Avec l’outil « création de graphiques », tout un chacun peut créer des graphes (lignes, courbes, colonnes, barres, zones, polaires) et paramétrer les variables qui s’affichent sur les axes X et Y. Toutefois, il n’est pas possible de réaliser des visualisations sur l’ensemble des jeux de données depuis le portail open.urssaf.

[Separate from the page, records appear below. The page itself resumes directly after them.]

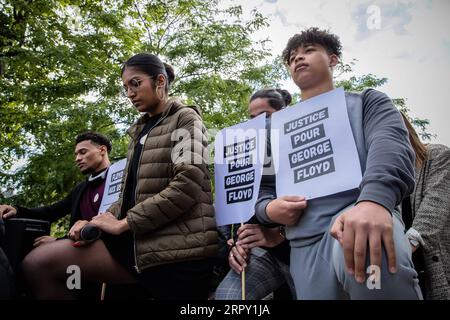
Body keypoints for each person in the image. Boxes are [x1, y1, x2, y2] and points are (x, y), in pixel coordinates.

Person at [18, 53, 218, 300]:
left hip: (179, 250)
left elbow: (187, 186)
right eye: (125, 88)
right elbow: (128, 197)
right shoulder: (138, 131)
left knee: (40, 263)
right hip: (139, 242)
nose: (130, 93)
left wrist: (124, 223)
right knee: (38, 262)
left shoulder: (184, 118)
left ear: (159, 81)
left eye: (136, 84)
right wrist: (95, 221)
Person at [255, 27, 422, 299]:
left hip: (362, 214)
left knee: (367, 245)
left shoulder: (368, 101)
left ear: (333, 60)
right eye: (292, 57)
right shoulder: (274, 129)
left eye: (309, 50)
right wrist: (268, 210)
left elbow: (391, 147)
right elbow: (261, 189)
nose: (298, 58)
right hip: (304, 245)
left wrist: (373, 202)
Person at [215, 89, 296, 300]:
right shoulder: (247, 158)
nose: (259, 124)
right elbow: (240, 212)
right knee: (228, 297)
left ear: (284, 113)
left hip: (302, 253)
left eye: (265, 117)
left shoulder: (299, 149)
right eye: (252, 119)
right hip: (265, 255)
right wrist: (238, 245)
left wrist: (279, 236)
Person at [0, 131, 112, 248]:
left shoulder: (122, 179)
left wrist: (59, 240)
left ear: (102, 150)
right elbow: (51, 212)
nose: (77, 158)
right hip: (80, 247)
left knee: (35, 261)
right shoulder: (80, 189)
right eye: (76, 154)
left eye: (83, 152)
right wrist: (16, 210)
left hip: (113, 248)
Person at [401, 112, 450, 300]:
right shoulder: (384, 172)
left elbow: (435, 204)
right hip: (404, 270)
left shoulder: (437, 155)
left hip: (431, 261)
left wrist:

Le produit SaaS d’Opendatasoft utilisé par l’Urssaf est hébergé dans le cloud de 3DS Outscale pour assurer la souveraineté de l’infrastructure IT. L’agence nationale doit assurer une localisation « 100 % française » des données en termes géographiques et juridiques. Selon, Jean-Marc Lazard, PDG d’Opendatasoft, la moitié des clients de l’éditeur proviennent du secteur public, et une majorité d’entre eux sont français et utilisent les infrastructures cloud de la filiale de Dassault Systèmes. Les statisticiens et techniciens de l’Acoss gèrent le back-office et le front-office.
Alain GubianDirecteur statistiques études et prévisions, Acoss
Si Opendatasoft assure que les déploiements peuvent se faire en une semaine, le projet a demandé près d’un an de travail et de collaboration avec l’Acoss. Non pas que les jeux de données devaient être nettoyés ; les statisticiens de l’agence les préparent et les utilisent de longue date. « En revanche, l’ouverture du portail nous entraîne à travailler des données que nous n’aurions pas mises à disposition immédiatement, par exemple sur les primes d’intéressement ou sur les heures supplémentaires », affirme Alain Gubian, directeur des statistiques, des études et de la prévision et directeur financier chez l’Acoss.
Il fallait obtenir les autorisations pour diffuser certains jeux de données, établir les règles de partage et orienter la lecture des informations pour le grand public. Par exemple, les filtres pour trier les informations disponibles depuis le portail ont été conçus par les collaborateurs de l’Acoss.
L’agence et le réseau de l’Urssaf mettent à jour les données de manière régulière et tablent sur une publication mensuelle. « C’est l’usage du portail qui va nous indiquer comment prioriser l’ouverture des données. Nous avons mis à disposition un ensemble de jeux de données au lancement d’open.urssaf. Pour la suite, nous avons besoin d’interagir avec les utilisateurs et les partenaires », estime Carole Leclerc.